Records from a data collection:
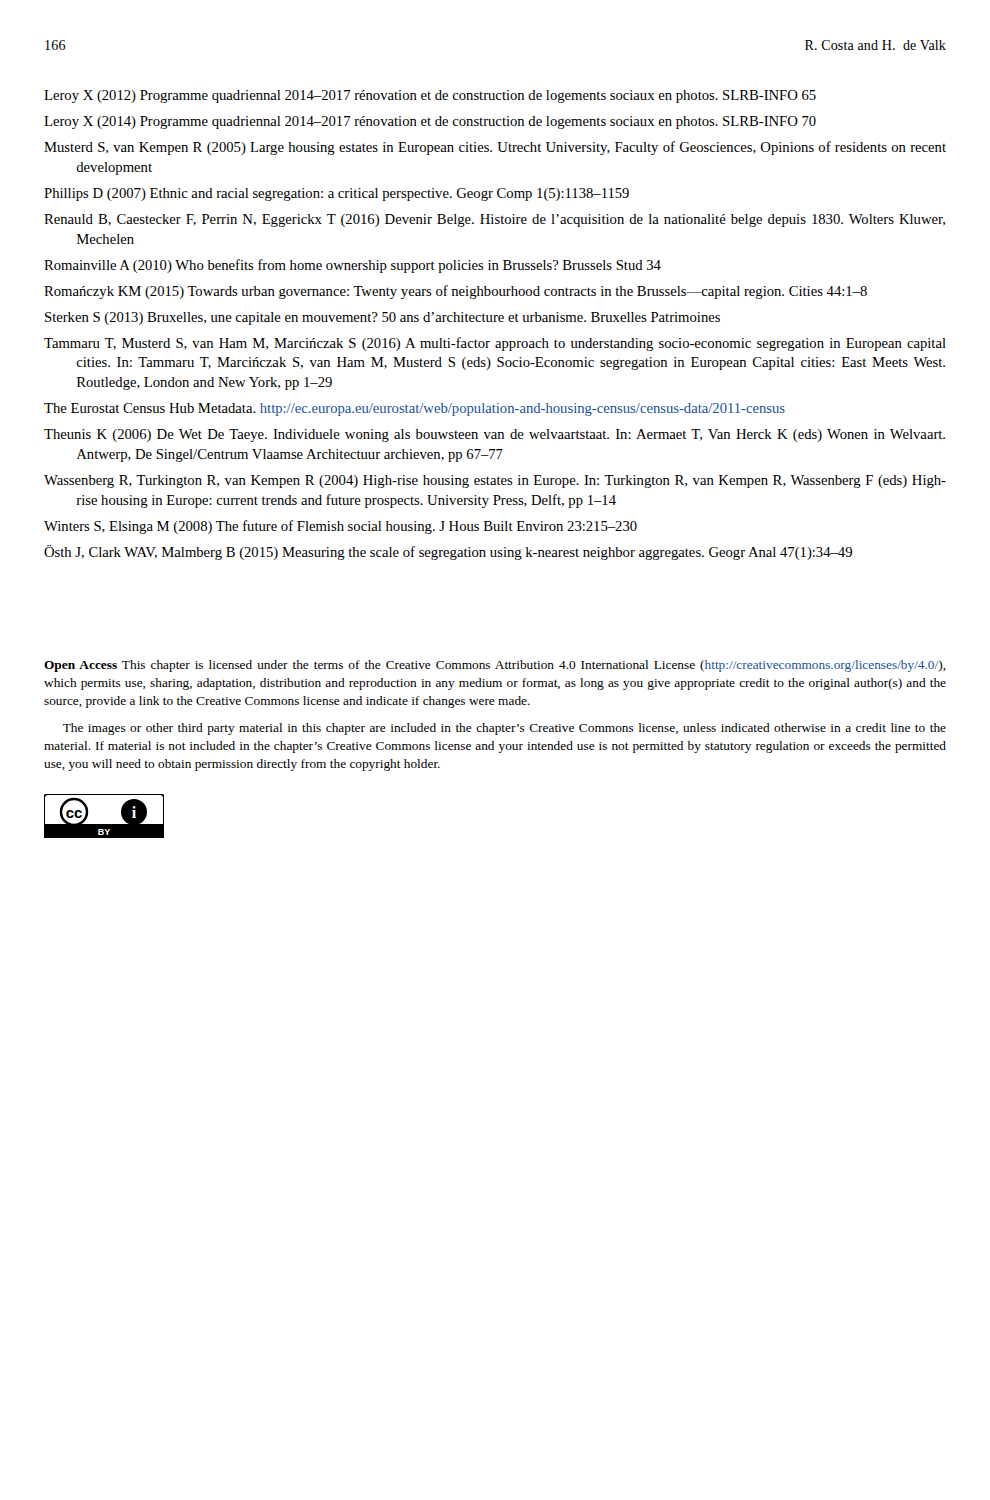166 R. Costa and H. de Valk
Leroy X (2012) Programme quadriennal 2014–2017 rénovation et de construction de logements sociaux en photos. SLRB-INFO 65
Leroy X (2014) Programme quadriennal 2014–2017 rénovation et de construction de logements sociaux en photos. SLRB-INFO 70
Musterd S, van Kempen R (2005) Large housing estates in European cities. Utrecht University, Faculty of Geosciences, Opinions of residents on recent development
Phillips D (2007) Ethnic and racial segregation: a critical perspective. Geogr Comp 1(5):1138–1159
Renauld B, Caestecker F, Perrin N, Eggerickx T (2016) Devenir Belge. Histoire de l’acquisition de la nationalité belge depuis 1830. Wolters Kluwer, Mechelen
Romainville A (2010) Who benefits from home ownership support policies in Brussels? Brussels Stud 34
Romańczyk KM (2015) Towards urban governance: Twenty years of neighbourhood contracts in the Brussels—capital region. Cities 44:1–8
Sterken S (2013) Bruxelles, une capitale en mouvement? 50 ans d’architecture et urbanisme. Bruxelles Patrimoines
Tammaru T, Musterd S, van Ham M, Marcińczak S (2016) A multi-factor approach to understanding socio-economic segregation in European capital cities. In: Tammaru T, Marcińczak S, van Ham M, Musterd S (eds) Socio-Economic segregation in European Capital cities: East Meets West. Routledge, London and New York, pp 1–29
The Eurostat Census Hub Metadata. http://ec.europa.eu/eurostat/web/population-and-housing-census/census-data/2011-census
Theunis K (2006) De Wet De Taeye. Individuele woning als bouwsteen van de welvaartstaat. In: Aermaet T, Van Herck K (eds) Wonen in Welvaart. Antwerp, De Singel/Centrum Vlaamse Architectuur archieven, pp 67–77
Wassenberg R, Turkington R, van Kempen R (2004) High-rise housing estates in Europe. In: Turkington R, van Kempen R, Wassenberg F (eds) High-rise housing in Europe: current trends and future prospects. University Press, Delft, pp 1–14
Winters S, Elsinga M (2008) The future of Flemish social housing. J Hous Built Environ 23:215–230
Östh J, Clark WAV, Malmberg B (2015) Measuring the scale of segregation using k-nearest neighbor aggregates. Geogr Anal 47(1):34–49
Open Access This chapter is licensed under the terms of the Creative Commons Attribution 4.0 International License (http://creativecommons.org/licenses/by/4.0/), which permits use, sharing, adaptation, distribution and reproduction in any medium or format, as long as you give appropriate credit to the original author(s) and the source, provide a link to the Creative Commons license and indicate if changes were made.
The images or other third party material in this chapter are included in the chapter’s Creative Commons license, unless indicated otherwise in a credit line to the material. If material is not included in the chapter’s Creative Commons license and your intended use is not permitted by statutory regulation or exceeds the permitted use, you will need to obtain permission directly from the copyright holder.
cc i BY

* _WHAT THE TASK REQUIRES_
Copy out each line of the records that holds the string "Geogr".

* _RESULT OF THE TASK_
Phillips D (2007) Ethnic and racial segregation: a critical perspective. Geogr Comp 1(5):1138–1159
Östh J, Clark WAV, Malmberg B (2015) Measuring the scale of segregation using k-nearest neighbor aggregates. Geogr Anal 47(1):34–49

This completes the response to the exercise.